▶ _About this task_
Which lines of the material contain the word "rotate"? Show each one.

---------- Dataset excerpts ----------

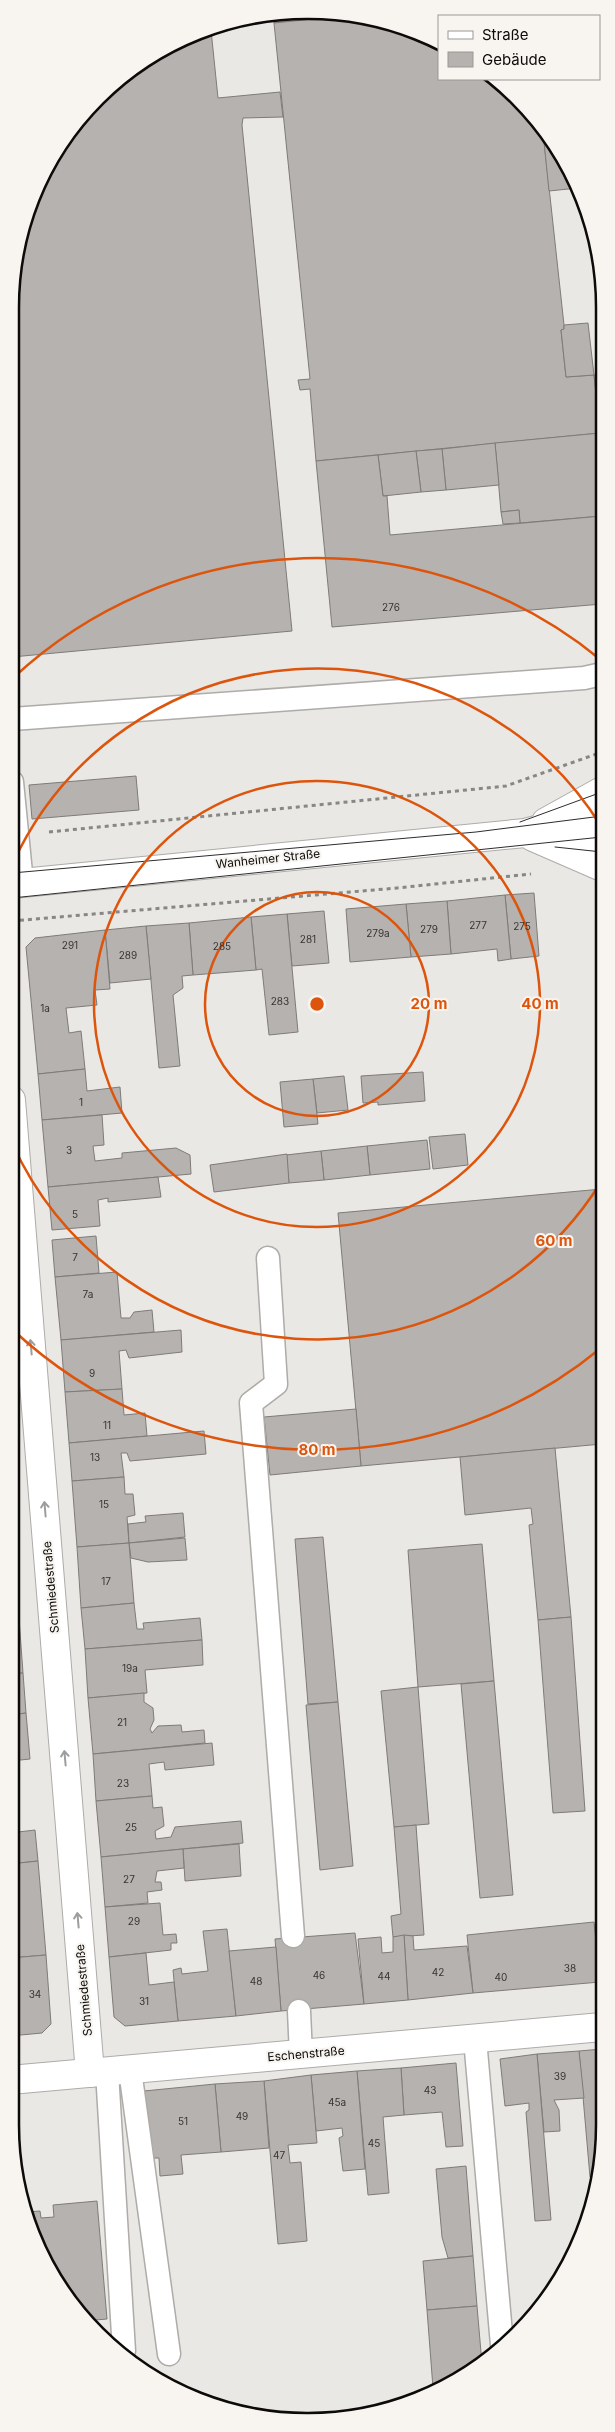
<svg xmlns="http://www.w3.org/2000/svg" width="615" height="2432" font-family="Inter,sans-serif">
<style>
.building{fill:#b5b2af;stroke:#7e7b78}
.lines{fill:none;stroke-linecap:round;stroke-linejoin:round}
.service-casing{stroke:#aeaba8;stroke-width:25}
.minor-casing{stroke:#aeaba8;stroke-width:30}
.tertiary-casing{stroke:#aeaba8;stroke-width:30}
.path{stroke:#888784;stroke-width:3;stroke-dasharray:4 4;stroke-linecap:butt}
.service{stroke:#fff;stroke-width:22}
.minor{stroke:#fff;stroke-width:28}
.tertiary{stroke:#fff;stroke-width:28}
.tram{stroke:#2e2d2c;stroke-width:1}
.oneway{stroke:#9e9d9d}
.ring{fill:none;stroke:#dd550c;stroke-width:2.5}
.labels{text-anchor:middle;stroke-width:4;stroke-linejoin:round;paint-order:stroke}
.number-label{font-size:10px;fill:#363533}
.street-label{font-size:12px;fill:#0c0b0a;stroke:#f8f5f1}
.rim{fill:none;stroke:#0c0b0a;stroke-width:2.5}
.centre{fill:#dd550c;stroke:#f8f5f1;stroke-width:2.5}
.ring-label{font-size:15px;text-anchor:middle;font-weight:bold;fill:#dd550c;stroke:#f8f5f1;stroke-width:4;stroke-linejoin:round;paint-order:stroke}
</style>
<rect width="100%" height="100%" fill="#eae8e4"/>
<g class="building">
<path d="M347,13L353,15L274,23V17Z"/>
<path d="M353,15L439,41V79H492L518,97L543,132L564,325V329L561,330L566,377L594,375L600,433L316,461L310,389L300,390L298,380L310,379L274,23Z"/>
<path d="M211,30L218,98L280,92L283,117L243,118L242,125L292,631L12,657L13,268L50,159L127,71Z"/>
<path d="M543,132L574,176L578,188L549,191Z"/>
<path d="M588,323L594,375L566,377L561,330L564,329V325Z"/>
<path d="M602,374V433H600L594,375Z"/>
<path d="M600,433H602V516L520,523L519,510L501,512L495,443Z"/>
<path d="M495,443L499,485L446,490L442,449Z"/>
<path d="M442,449L446,490L421,492L416,451Z"/>
<path d="M416,451L421,492L383,496L378,455Z"/>
<path d="M378,455L383,496H387L390,535L602,516V604L332,627L316,461Z"/>
<path d="M519,510L520,523L503,524L501,512Z"/>
<path d="M136,776L139,810L32,819L29,785Z"/>
<path d="M534,893L539,956L511,959L505,895Z"/>
<path d="M505,895L511,959L498,961L497,949L451,954L447,901Z"/>
<path d="M447,901L451,954L411,957L406,904Z"/>
<path d="M406,904L411,957L350,962L346,909Z"/>
<path d="M324,911L329,963L292,966L287,914Z"/>
<path d="M287,914L298,1032L269,1035L262,969L256,970L251,917Z"/>
<path d="M251,917L256,970L193,975L189,923Z"/>
<path d="M189,923L193,975L182,976L183,988L173,995L180,1066L159,1068L146,926Z"/>
<path d="M146,926L151,979L110,983L105,930Z"/>
<path d="M105,930L110,989L95,990L97,1005L66,1008L69,1033L81,1031L85,1069L38,1074L26,947L35,938Z"/>
<path d="M85,1069L87,1091L120,1087L122,1113L42,1120L38,1074Z"/>
<path d="M423,1072L425,1101L378,1105V1102L363,1103L361,1076Z"/>
<path d="M344,1076L348,1110L317,1113L313,1079Z"/>
<path d="M313,1079L318,1124L284,1127L280,1082Z"/>
<path d="M102,1115L104,1145L93,1146L95,1161L122,1158V1153L176,1148L190,1155L191,1174L48,1187L42,1120Z"/>
<path d="M465,1134L468,1165L433,1169L429,1137Z"/>
<path d="M427,1140L430,1169L370,1175L367,1146Z"/>
<path d="M367,1146L370,1175L324,1180L321,1151Z"/>
<path d="M321,1151L324,1180L289,1183L286,1155Z"/>
<path d="M287,1154L289,1183L214,1192L210,1165Z"/>
<path d="M158,1177L161,1197L108,1202V1198L98,1200L100,1226L52,1230L48,1187Z"/>
<path d="M602,1189V1444L361,1466L338,1213Z"/>
<path d="M96,1236L99,1273L55,1277L52,1240Z"/>
<path d="M117,1272L121,1318H130L134,1312L152,1310L154,1332L61,1340L55,1277Z"/>
<path d="M181,1330L182,1352L129,1358L126,1350L119,1351L122,1389L65,1392L61,1340Z"/>
<path d="M122,1389L124,1415L145,1413L147,1436L69,1443L65,1392Z"/>
<path d="M356,1409L361,1466L270,1475L264,1417Z"/>
<path d="M204,1431L206,1454L130,1461L127,1453H121L124,1477L72,1481L69,1443Z"/>
<path d="M555,1448L571,1617L538,1620L529,1525L533,1524L531,1508L465,1515L460,1457Z"/>
<path d="M124,1477L125,1494H133L135,1515L127,1517L129,1543L77,1547L72,1481Z"/>
<path d="M183,1513L185,1537L129,1543L128,1524L146,1522L145,1516Z"/>
<path d="M11,1537H13L16,1574L11,1575Z"/>
<path d="M323,1537L338,1702L308,1704L295,1539Z"/>
<path d="M185,1538L187,1560L148,1562L131,1558L129,1543Z"/>
<path d="M129,1543L134,1603L81,1608L77,1547Z"/>
<path d="M482,1544L494,1681L418,1687L408,1550Z"/>
<path d="M16,1574L20,1632L11,1633V1575Z"/>
<path d="M134,1603L137,1629H144L143,1623L200,1618L202,1640L85,1649L81,1608Z"/>
<path d="M571,1617L585,1811L553,1813L538,1620Z"/>
<path d="M20,1632L23,1673L11,1674V1633Z"/>
<path d="M202,1640L203,1665L145,1670L147,1693L88,1698L85,1649Z"/>
<path d="M23,1673L26,1713L11,1715V1674Z"/>
<path d="M494,1681L513,1895L480,1898L461,1684Z"/>
<path d="M418,1687L429,1824L394,1827L381,1691Z"/>
<path d="M144,1693V1702L153,1708L154,1720L150,1729L152,1733L158,1726L181,1725L182,1732L204,1730L205,1743L93,1754L88,1698Z"/>
<path d="M338,1702L353,1866L320,1870L306,1705Z"/>
<path d="M26,1713L30,1759L11,1761V1715Z"/>
<path d="M212,1743L214,1765L165,1770L164,1762L149,1764L152,1796L96,1801L93,1754Z"/>
<path d="M152,1796L153,1808L162,1807L164,1826L155,1831L156,1839L171,1837L175,1827L241,1821L243,1843L101,1857L96,1801Z"/>
<path d="M416,1825L424,1935L393,1937L391,1916L401,1914L394,1827Z"/>
<path d="M35,1830L38,1861L10,1864V1833Z"/>
<path d="M239,1844L241,1876L185,1881L183,1849Z"/>
<path d="M183,1849L184,1868L157,1871L155,1882H161L162,1890L147,1892L148,1903L105,1907L101,1857Z"/>
<path d="M38,1861L46,1955L10,1958V1864Z"/>
<path d="M160,1903L163,1935L176,1934L177,1943H171V1950L109,1957L105,1907Z"/>
<path d="M594,1922L600,1982L473,1993L467,1935Z"/>
<path d="M602,1924V1981L600,1982L595,1925Z"/>
<path d="M227,1929L236,2016L178,2021L173,1970L181,1968L182,1974L208,1971L203,1931Z"/>
<path d="M355,1933L364,2004L281,2011L275,1939Z"/>
<path d="M404,1935L413,1936L414,1950L467,1946L473,1993L408,2000Z"/>
<path d="M404,1935L408,2000L364,2004L358,1939L381,1937L382,1953L393,1952V1937Z"/>
<path d="M276,1947L281,2011L236,2016L229,1951Z"/>
<path d="M146,1953L149,1985L174,1982L178,2021L125,2026L114,2017L109,1957Z"/>
<path d="M46,1955L51,2024L42,2033L10,2036V1958Z"/>
<path d="M602,2049V2164L598,2177H590L579,2051Z"/>
<path d="M579,2051L584,2098L554,2100L559,2110L560,2131L544,2132L537,2054Z"/>
<path d="M537,2054L551,2220L535,2221L526,2112L529,2110V2103L505,2106L500,2059Z"/>
<path d="M456,2063L463,2146L446,2147L442,2112L404,2115L401,2068Z"/>
<path d="M401,2068L404,2115L383,2117L389,2193L368,2195L357,2071Z"/>
<path d="M357,2071L365,2169L343,2171L339,2138L343,2136L342,2128L316,2131L311,2075Z"/>
<path d="M311,2075L317,2143L288,2145L290,2163L301,2162L307,2241L278,2244L264,2081Z"/>
<path d="M264,2081L269,2148L221,2152L215,2084Z"/>
<path d="M215,2084L221,2152L181,2155L183,2174L160,2176L159,2158H150L144,2091Z"/>
<path d="M466,2166L473,2256L448,2258L442,2237L436,2169Z"/>
<path d="M97,2201L107,2319L84,2321L33,2238L27,2212L40,2211L41,2218L54,2217L53,2205Z"/>
<path d="M473,2256L477,2306L427,2310L423,2261Z"/>
<path d="M477,2306L482,2364L433,2388L427,2310Z"/>
</g>
<g class="lines">
<defs>
<g id="service">
<path d="M12,719L584,678L602,674"/>
<path d="M12,782L22,883"/>
<path d="M268,1258L276,1384L251,1403L293,1936"/>
<path d="M299,2011L301,2055"/>
<path d="M475,2039L502,2345"/>
<path d="M130,2070L169,2354"/>
<path d="M107,2072L124,2351"/>
</g>
<g id="minor">
<path d="M546,822L602,791"/>
<path d="M533,837L602,867"/>
<path d="M11,1100L90,2073"/>
<path d="M10,2080L602,2027"/>
</g>
<g id="tertiary">
<path d="M543,835L602,841"/>
<path d="M12,884L525,833L602,812"/>
</g>
</defs>
<use href="#service" class="service-casing"/>
<use href="#minor" class="minor-casing"/>
<use href="#tertiary" class="tertiary-casing"/>
<g class="path">
<path d="M49,832L506,786L602,752"/>
<path d="M12,921L397,888L531,874"/>
</g>
<use href="#service" class="service"/>
<use href="#minor" class="minor"/>
<use href="#tertiary" class="tertiary"/>
<g class="tram">
<path d="M520,822L602,792"/>
<path d="M555,847L602,852"/>
<path d="M12,873L476,832L602,816"/>
<path d="M12,898L602,837"/>
</g>
</g>
<defs><path id="oneway-shaft" d="M-6 0H5M1.5-3L5.5 0L1.5 3" fill="none" stroke-width="1.6" stroke-linecap="round" stroke-linejoin="round" transform="scale(1.25)"/></defs>
<g class="oneway">
<use href="#oneway-shaft" transform="translate(31 1347) rotate(-95)"/>
<use href="#oneway-shaft" transform="translate(45 1509) rotate(-95)"/>
<use href="#oneway-shaft" transform="translate(65 1758) rotate(-95)"/>
<use href="#oneway-shaft" transform="translate(78 1920) rotate(-95)"/>
</g>
<g class="ring">
<circle cx="317" cy="1004" r="112"/>
<circle cx="317" cy="1004" r="223"/>
<path d="M601 1182A335 335 0 0 1 12 1143M12 865A335 335 0 0 1 601 826"/>
<path d="M601 1348A446 446 0 0 1 13 1330M13 678A446 446 0 0 1 601 660"/>
</g>
<g class="labels">
<g class="number-label">
<text x="391" y="611">276</text>
<text x="478" y="929">277</text>
<text x="522" y="930">275</text>
<text x="429" y="933">279</text>
<text x="378" y="937">279a</text>
<text x="308" y="943">281</text>
<text x="70" y="949">291</text>
<text x="222" y="950">285</text>
<text x="128" y="959">289</text>
<text x="280" y="1005">283</text>
<text x="45" y="1012">1a</text>
<text x="81" y="1106">1</text>
<text x="69" y="1154">3</text>
<text x="75" y="1218">5</text>
<text x="75" y="1261">7</text>
<text x="88" y="1298">7a</text>
<text x="92" y="1377">9</text>
<text x="107" y="1429">11</text>
<text x="95" y="1461">13</text>
<text x="104" y="1508">15</text>
<text x="106" y="1585">17</text>
<text x="130" y="1672">19a</text>
<text x="122" y="1726">21</text>
<text x="123" y="1787">23</text>
<text x="131" y="1831">25</text>
<text x="129" y="1883">27</text>
<text x="134" y="1925">29</text>
<text x="570" y="1972">38</text>
<text x="438" y="1976">42</text>
<text x="319" y="1979">46</text>
<text x="384" y="1980">44</text>
<text x="501" y="1981">40</text>
<text x="256" y="1985">48</text>
<text x="35" y="1998">34</text>
<text x="144" y="2005">31</text>
<text x="560" y="2080">39</text>
<text x="430" y="2094">43</text>
<text x="337" y="2106">45a</text>
<text x="242" y="2120">49</text>
<text x="183" y="2125">51</text>
<text x="374" y="2147">45</text>
<text x="279" y="2159">47</text>
</g>
<g class="street-label">
<text transform="translate(268 859) rotate(-6)" y="4">Wanheimer Straße</text>
<text transform="translate(51 1587) rotate(-95)" y="4">Schmiedestraße</text>
<text transform="translate(84 1990) rotate(-95)" y="4">Schmiedestraße</text>
<text transform="translate(306 2054) rotate(-5)" y="4">Eschenstraße</text>
</g>
</g>
<path d="M0 0H615V2432H0ZM307 19H308A288 288 0 0 1 596 307V2125A288 288 0 0 1 308 2413H307A288 288 0 0 1 19 2125V307A288 288 0 0 1 307 19Z" fill="#f8f5f1" fill-rule="evenodd"/>
<path class="rim" d="M307 19H308A288 288 0 0 1 596 307V2125A288 288 0 0 1 308 2413H307A288 288 0 0 1 19 2125V307A288 288 0 0 1 307 19Z"/>
<circle cx="317" cy="1004" r="8" class="centre"/>
<g class="ring-label">
<text x="429" y="1009">20 m</text>
<text x="540" y="1009">40 m</text>
<text x="554" y="1246">60 m</text>
<text x="317" y="1455">80 m</text>
</g>
<rect x="438" y="15" width="162" height="65" fill="#f8f5f1" stroke="#9a9795"/>
<rect x="448" y="31" width="25" height="8" fill="#ffffff" stroke="#9a9795"/>
<text x="482" y="40" font-size="15" fill="#0c0b0a">Straße</text>
<rect x="448" y="52" width="25" height="15" fill="#b5b2af" stroke="#9a9795"/>
<text x="482" y="65" font-size="15" fill="#0c0b0a">Gebäude</text>
</svg>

----------

▶ _Reply to the task_
<use href="#oneway-shaft" transform="translate(31 1347) rotate(-95)"/>
<use href="#oneway-shaft" transform="translate(45 1509) rotate(-95)"/>
<use href="#oneway-shaft" transform="translate(65 1758) rotate(-95)"/>
<use href="#oneway-shaft" transform="translate(78 1920) rotate(-95)"/>
<text transform="translate(268 859) rotate(-6)" y="4">Wanheimer Straße</text>
<text transform="translate(51 1587) rotate(-95)" y="4">Schmiedestraße</text>
<text transform="translate(84 1990) rotate(-95)" y="4">Schmiedestraße</text>
<text transform="translate(306 2054) rotate(-5)" y="4">Eschenstraße</text>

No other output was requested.